Work to be completed> Set down all of the records below exactly, please, omitting the images.

Raw data>
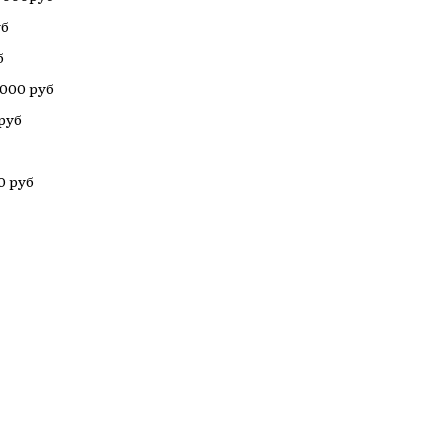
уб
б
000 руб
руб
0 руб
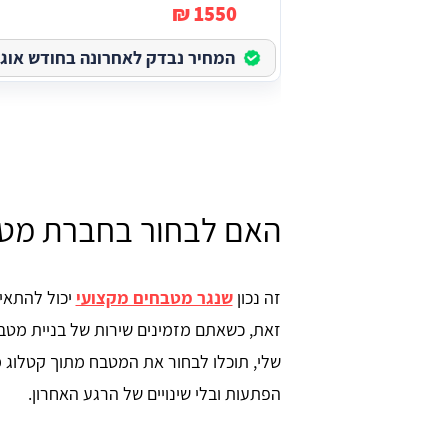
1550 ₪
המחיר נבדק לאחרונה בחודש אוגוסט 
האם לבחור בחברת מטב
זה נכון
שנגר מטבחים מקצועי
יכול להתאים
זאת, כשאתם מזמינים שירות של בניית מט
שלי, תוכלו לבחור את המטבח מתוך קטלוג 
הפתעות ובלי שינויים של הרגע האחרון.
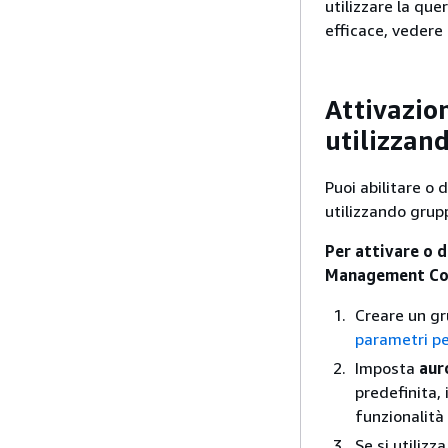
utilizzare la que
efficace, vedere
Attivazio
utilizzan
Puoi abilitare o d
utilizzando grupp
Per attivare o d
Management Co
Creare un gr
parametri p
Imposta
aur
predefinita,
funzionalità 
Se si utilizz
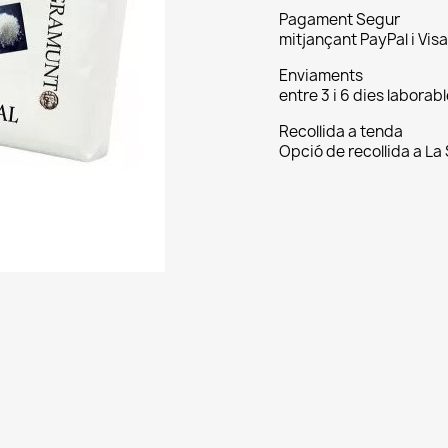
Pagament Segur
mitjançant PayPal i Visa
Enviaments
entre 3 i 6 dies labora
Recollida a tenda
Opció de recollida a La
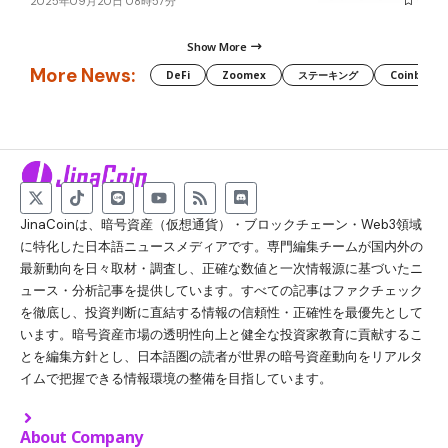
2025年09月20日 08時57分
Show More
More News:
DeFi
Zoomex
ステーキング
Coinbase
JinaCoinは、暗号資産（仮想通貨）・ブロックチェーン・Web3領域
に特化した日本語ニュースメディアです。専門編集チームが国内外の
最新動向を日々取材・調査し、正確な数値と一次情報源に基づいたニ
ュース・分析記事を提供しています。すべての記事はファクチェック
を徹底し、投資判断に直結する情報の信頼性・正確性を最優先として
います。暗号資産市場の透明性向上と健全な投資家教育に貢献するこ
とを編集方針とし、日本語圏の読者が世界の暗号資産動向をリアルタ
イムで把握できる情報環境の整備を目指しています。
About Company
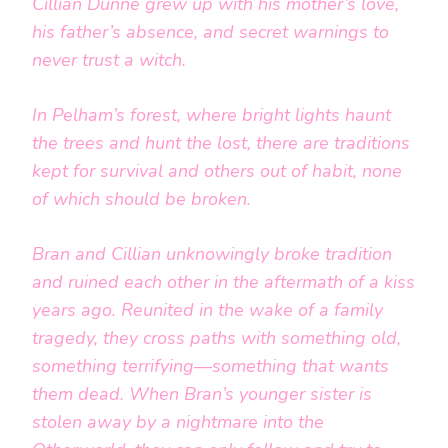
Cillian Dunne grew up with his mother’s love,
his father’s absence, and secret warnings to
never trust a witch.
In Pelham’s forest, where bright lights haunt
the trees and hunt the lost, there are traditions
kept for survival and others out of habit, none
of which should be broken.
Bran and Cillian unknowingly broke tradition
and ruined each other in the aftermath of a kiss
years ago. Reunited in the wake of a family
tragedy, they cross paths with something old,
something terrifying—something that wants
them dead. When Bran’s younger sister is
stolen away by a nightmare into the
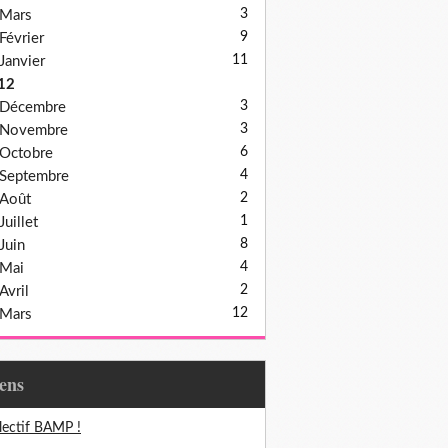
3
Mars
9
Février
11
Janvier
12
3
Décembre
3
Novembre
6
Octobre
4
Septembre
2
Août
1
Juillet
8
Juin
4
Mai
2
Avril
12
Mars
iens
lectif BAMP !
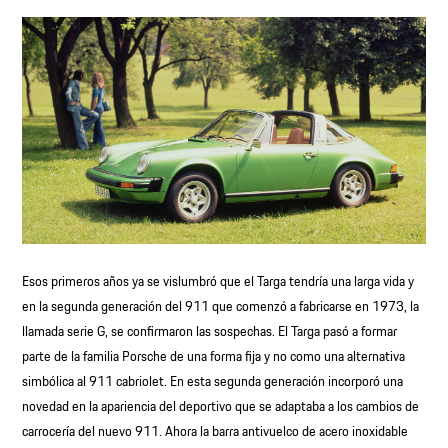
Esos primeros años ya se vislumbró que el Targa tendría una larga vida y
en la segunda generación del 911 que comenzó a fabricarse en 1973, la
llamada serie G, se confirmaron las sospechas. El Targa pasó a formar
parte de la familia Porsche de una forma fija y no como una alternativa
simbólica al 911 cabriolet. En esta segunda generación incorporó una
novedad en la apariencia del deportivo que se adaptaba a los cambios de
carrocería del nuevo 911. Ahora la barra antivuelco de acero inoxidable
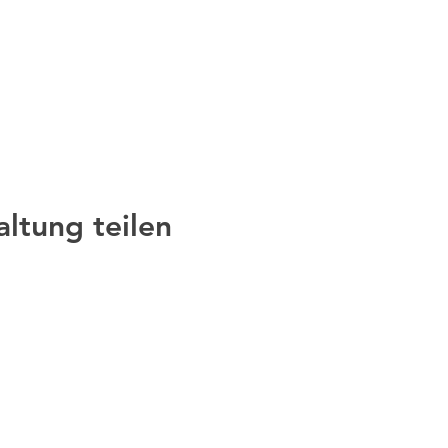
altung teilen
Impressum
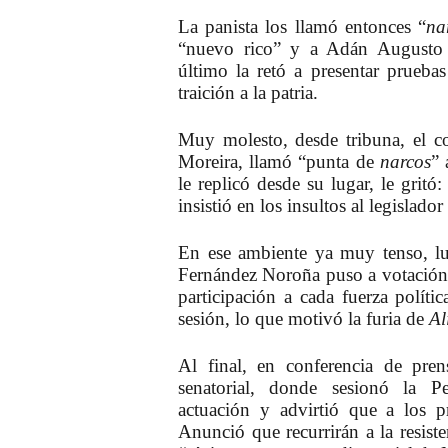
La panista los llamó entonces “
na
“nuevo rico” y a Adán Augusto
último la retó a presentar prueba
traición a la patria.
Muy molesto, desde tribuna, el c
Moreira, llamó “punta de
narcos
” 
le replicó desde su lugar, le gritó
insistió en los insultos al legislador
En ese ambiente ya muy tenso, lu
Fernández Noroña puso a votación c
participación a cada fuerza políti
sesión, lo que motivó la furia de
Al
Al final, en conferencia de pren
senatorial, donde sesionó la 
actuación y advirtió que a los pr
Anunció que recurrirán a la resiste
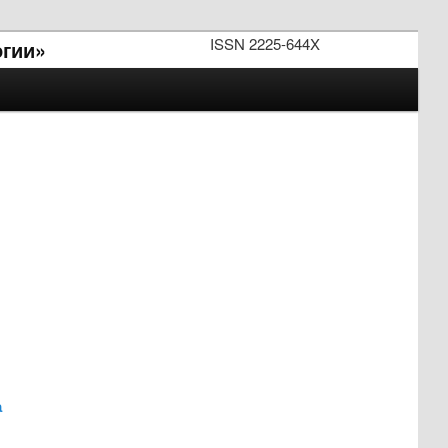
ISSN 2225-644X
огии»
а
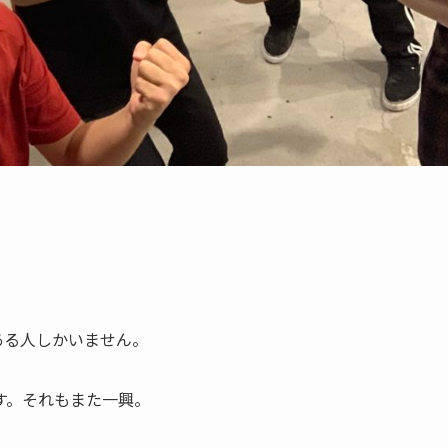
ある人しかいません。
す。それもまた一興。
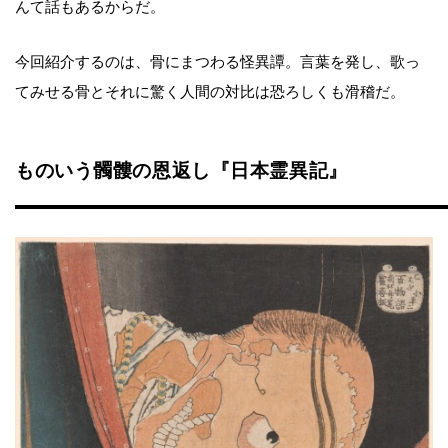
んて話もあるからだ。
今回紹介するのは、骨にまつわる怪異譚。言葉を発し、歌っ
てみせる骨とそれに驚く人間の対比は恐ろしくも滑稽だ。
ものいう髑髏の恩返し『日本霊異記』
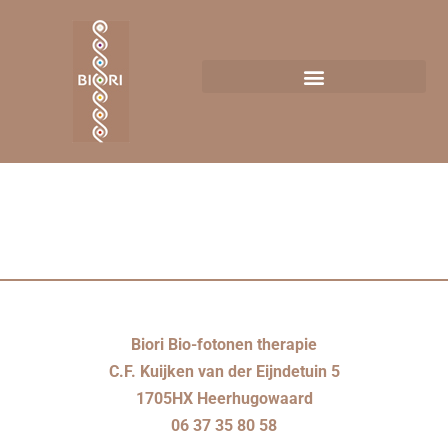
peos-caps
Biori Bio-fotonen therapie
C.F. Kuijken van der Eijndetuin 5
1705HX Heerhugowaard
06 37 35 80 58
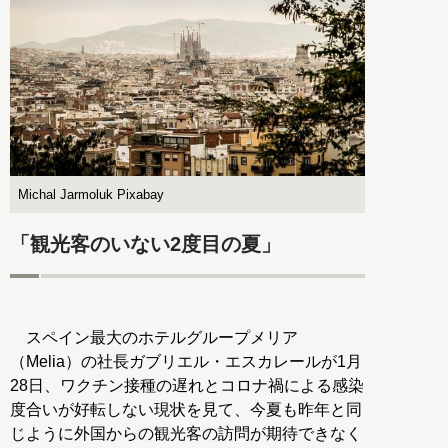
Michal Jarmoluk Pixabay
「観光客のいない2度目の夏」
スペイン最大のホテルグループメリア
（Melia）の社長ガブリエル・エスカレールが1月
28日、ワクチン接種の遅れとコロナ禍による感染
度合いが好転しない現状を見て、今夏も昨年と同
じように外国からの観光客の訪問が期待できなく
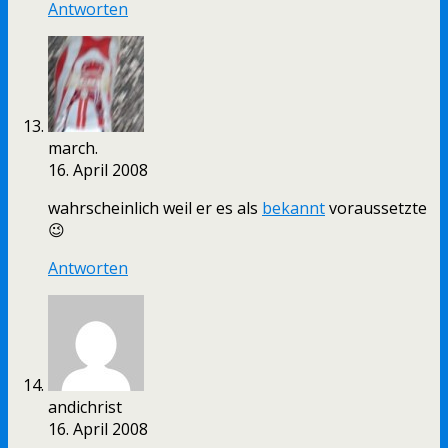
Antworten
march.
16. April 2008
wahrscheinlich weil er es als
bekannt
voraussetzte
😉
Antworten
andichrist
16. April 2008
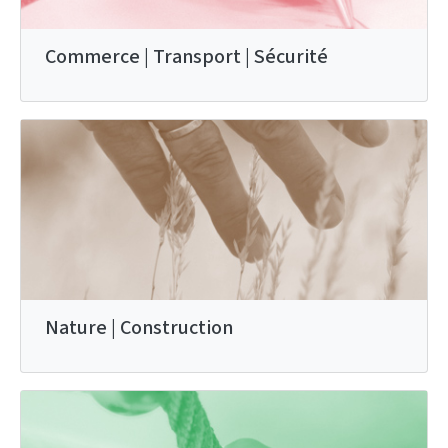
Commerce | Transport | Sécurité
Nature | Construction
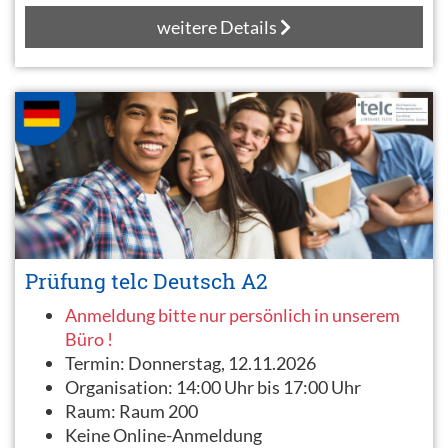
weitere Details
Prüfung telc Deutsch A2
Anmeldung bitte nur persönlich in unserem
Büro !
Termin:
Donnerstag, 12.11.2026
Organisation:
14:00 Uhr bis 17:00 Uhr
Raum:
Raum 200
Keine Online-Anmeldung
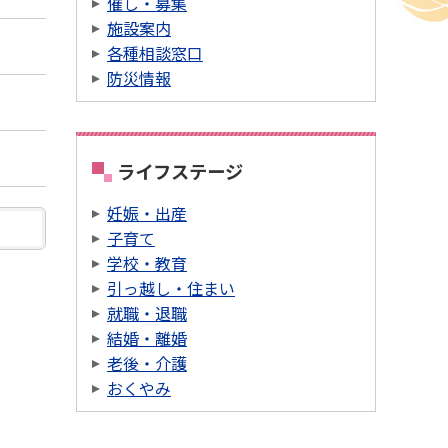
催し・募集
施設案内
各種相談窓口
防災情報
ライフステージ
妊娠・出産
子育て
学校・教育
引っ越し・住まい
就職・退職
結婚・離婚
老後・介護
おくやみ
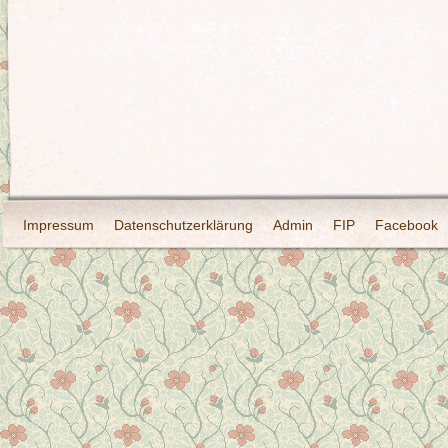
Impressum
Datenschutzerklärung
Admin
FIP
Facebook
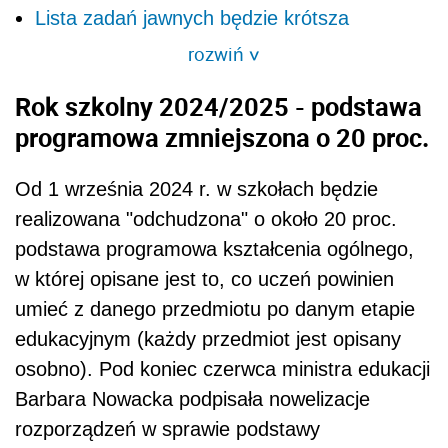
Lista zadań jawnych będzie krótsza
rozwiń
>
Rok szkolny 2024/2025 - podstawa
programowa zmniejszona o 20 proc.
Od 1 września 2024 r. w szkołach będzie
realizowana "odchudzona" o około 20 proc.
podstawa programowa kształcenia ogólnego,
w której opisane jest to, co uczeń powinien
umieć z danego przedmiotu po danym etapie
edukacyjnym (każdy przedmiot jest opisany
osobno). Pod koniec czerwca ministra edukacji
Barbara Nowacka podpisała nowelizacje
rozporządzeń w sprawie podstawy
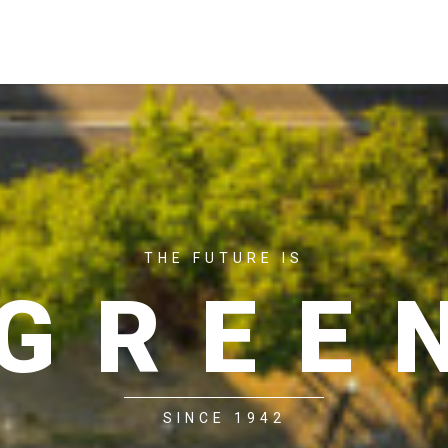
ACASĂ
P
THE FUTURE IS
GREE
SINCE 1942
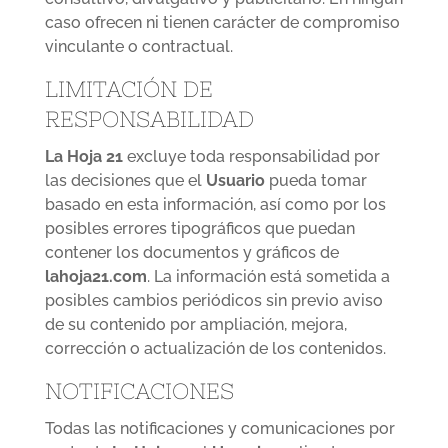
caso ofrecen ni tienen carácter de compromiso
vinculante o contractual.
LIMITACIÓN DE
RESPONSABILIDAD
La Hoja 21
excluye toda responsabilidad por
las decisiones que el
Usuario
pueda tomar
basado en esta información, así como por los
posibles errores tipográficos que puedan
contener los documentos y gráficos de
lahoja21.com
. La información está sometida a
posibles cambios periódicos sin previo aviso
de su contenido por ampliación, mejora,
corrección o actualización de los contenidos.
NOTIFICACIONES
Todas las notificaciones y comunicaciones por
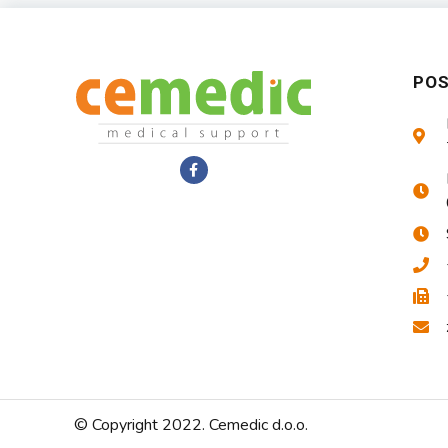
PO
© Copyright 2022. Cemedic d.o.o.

The completed task>
уб
б
000 руб
руб
0 руб
1550 ₪
המחיר נבדק לאחרונה בחודש אוגוסט 
האם לבחור בחברת מטב
זה נכון
שנגר מטבחים מקצועי
יכול להתאים
זאת, כשאתם מזמינים שירות של בניית מט
שלי, תוכלו לבחור את המטבח מתוך קטלוג 
הפתעות ובלי שינויים של הרגע האחרון.
utilizzare la que
efficace, vedere
Attivazio
utilizzan
Puoi abilitare o d
utilizzando grupp
Per attivare o d
Management Co
Creare un gr
parametri p
Imposta
aur
predefinita,
funzionalità 
Se si utilizz
Pagament Segur
mitjançant PayPal i Visa
Enviaments
entre 3 i 6 dies labora
Recollida a tenda
Opció de recollida a La
2025年09月20日 08時57分
Show More
More News:
DeFi
Zoomex
ステーキング
Coinbase
JinaCoinは、暗号資産（仮想通貨）・ブロックチェーン・Web3領域
に特化した日本語ニュースメディアです。専門編集チームが国内外の
最新動向を日々取材・調査し、正確な数値と一次情報源に基づいたニ
ュース・分析記事を提供しています。すべての記事はファクチェック
を徹底し、投資判断に直結する情報の信頼性・正確性を最優先として
います。暗号資産市場の透明性向上と健全な投資家教育に貢献するこ
とを編集方針とし、日本語圏の読者が世界の暗号資産動向をリアルタ
イムで把握できる情報環境の整備を目指しています。
About Company
Cillian Dunne grew up with his mother’s love,
his father’s absence, and secret warnings to
never trust a witch.
In Pelham’s forest, where bright lights haunt
the trees and hunt the lost, there are traditions
kept for survival and others out of habit, none
of which should be broken.
Bran and Cillian unknowingly broke tradition
and ruined each other in the aftermath of a kiss
years ago. Reunited in the wake of a family
tragedy, they cross paths with something old,
something terrifying—something that wants
them dead. When Bran’s younger sister is
stolen away by a nightmare into the
3
Mars
9
Février
11
Janvier
12
3
Décembre
3
Novembre
6
Octobre
4
Septembre
2
Août
1
Juillet
8
Juin
4
Mai
2
Avril
12
Mars
iens
lectif BAMP !
Esos primeros años ya se vislumbró que el Targa tendría una larga vida y
en la segunda generación del 911 que comenzó a fabricarse en 1973, la
llamada serie G, se confirmaron las sospechas. El Targa pasó a formar
parte de la familia Porsche de una forma fija y no como una alternativa
simbólica al 911 cabriolet. En esta segunda generación incorporó una
novedad en la apariencia del deportivo que se adaptaba a los cambios de
carrocería del nuevo 911. Ahora la barra antivuelco de acero inoxidable
altung teilen
Impressum
La panista los llamó entonces “
na
“nuevo rico” y a Adán Augusto
último la retó a presentar prueba
traición a la patria.
Muy molesto, desde tribuna, el c
Moreira, llamó “punta de
narcos
” 
le replicó desde su lugar, le gritó
insistió en los insultos al legislador
En ese ambiente ya muy tenso, lu
Fernández Noroña puso a votación c
participación a cada fuerza políti
sesión, lo que motivó la furia de
Al
Al final, en conferencia de pren
senatorial, donde sesionó la 
actuación y advirtió que a los pr
Anunció que recurrirán a la resiste
ISSN 2225-644X
огии»
а
ある人しかいません。
す。それもまた一興。
んて話もあるからだ。
今回紹介するのは、骨にまつわる怪異譚。言葉を発し、歌っ
てみせる骨とそれに驚く人間の対比は恐ろしくも滑稽だ。
ものいう髑髏の恩返し『日本霊異記』
peos-caps
Biori Bio-fotonen therapie
C.F. Kuijken van der Eijndetuin 5
1705HX Heerhugowaard
06 37 35 80 58
Michal Jarmoluk Pixabay
「観光客のいない2度目の夏」
スペイン最大のホテルグループメリア
（Melia）の社長ガブリエル・エスカレールが1月
28日、ワクチン接種の遅れとコロナ禍による感染
度合いが好転しない現状を見て、今夏も昨年と同
じように外国からの観光客の訪問が期待できなく
Antworten
march.
16. April 2008
wahrscheinlich weil er es als
bekannt
voraussetzte
😉
Antworten
andichrist
16. April 2008
Commerce | Transport | Sécurité
Nature | Construction
weitere Details
Prüfung telc Deutsch A2
Anmeldung bitte nur persönlich in unserem
Büro !
Termin:
Donnerstag, 12.11.2026
Organisation:
14:00 Uhr bis 17:00 Uhr
Raum:
Raum 200
Keine Online-Anmeldung
催し・募集
施設案内
各種相談窓口
防災情報
ライフステージ
妊娠・出産
子育て
学校・教育
引っ越し・住まい
就職・退職
結婚・離婚
老後・介護
おくやみ
Impressum
Datenschutzerklärung
Admin
FIP
Facebook
Lista zadań jawnych będzie krótsza
rozwiń
>
Rok szkolny 2024/2025 - podstawa
programowa zmniejszona o 20 proc.
Od 1 września 2024 r. w szkołach będzie
realizowana "odchudzona" o około 20 proc.
podstawa programowa kształcenia ogólnego,
w której opisane jest to, co uczeń powinien
umieć z danego przedmiotu po danym etapie
edukacyjnym (każdy przedmiot jest opisany
osobno). Pod koniec czerwca ministra edukacji
Barbara Nowacka podpisała nowelizacje
rozporządzeń w sprawie podstawy
ACASĂ
P
THE FUTURE IS
GREE
SINCE 1942
caso ofrecen ni tienen carácter de compromiso
vinculante o contractual.
LIMITACIÓN DE
RESPONSABILIDAD
La Hoja 21
excluye toda responsabilidad por
las decisiones que el
Usuario
pueda tomar
basado en esta información, así como por los
posibles errores tipográficos que puedan
contener los documentos y gráficos de
lahoja21.com
. La información está sometida a
posibles cambios periódicos sin previo aviso
de su contenido por ampliación, mejora,
corrección o actualización de los contenidos.
NOTIFICACIONES
Todas las notificaciones y comunicaciones por
PO
© Copyright 2022. Cemedic d.o.o.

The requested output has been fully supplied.